## Work order
Please rename "category" to "group" throughout the records below, keeping every other word as it is. Give the lines again without the pictures.

Collected data
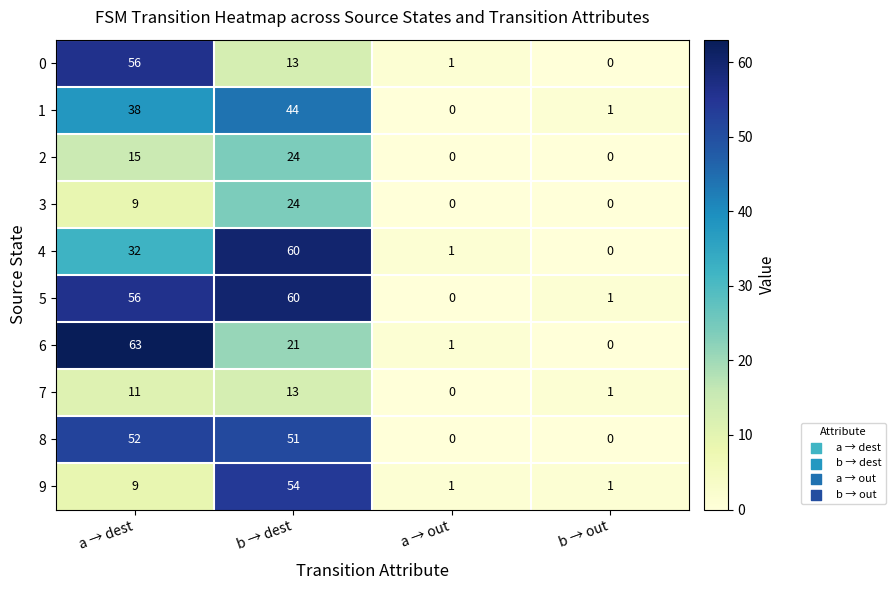

What is the difference between the second highest and minimum values in the 9 series?

8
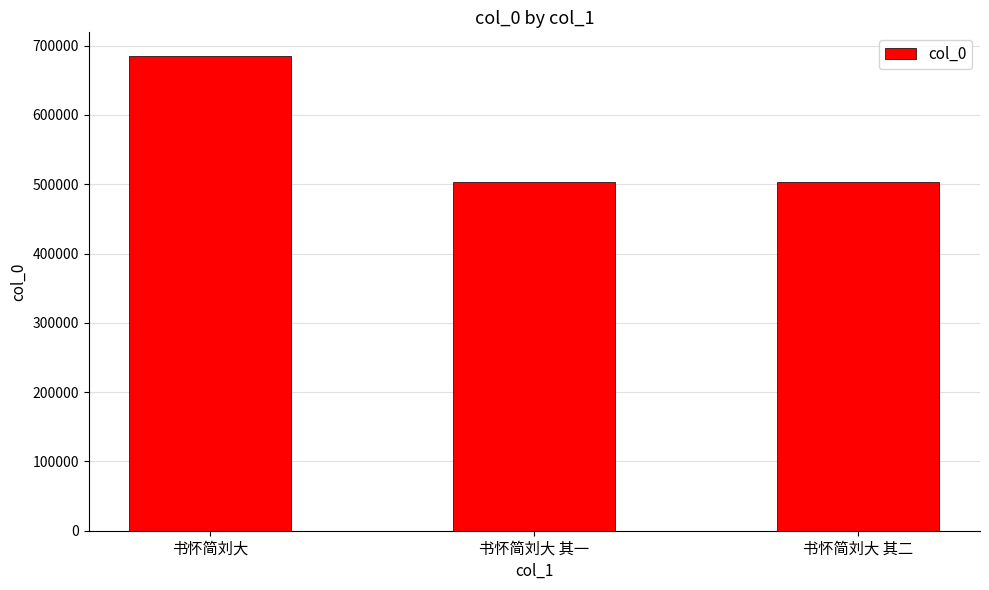

Read the value at 书怀简刘大, to the nearest 10.

684920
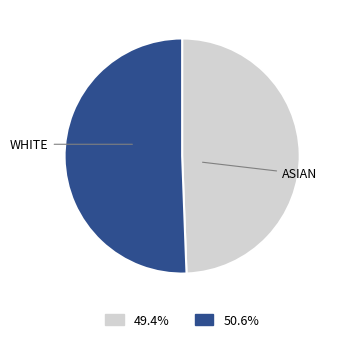

Does any single category account for the majority?

Yes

## Answer to this exercise
What is the difference between the second highest and minimum values in the 9 series?

8

Read the value at 书怀简刘大, to the nearest 10.

684920

Does any single group account for the majority?

Yes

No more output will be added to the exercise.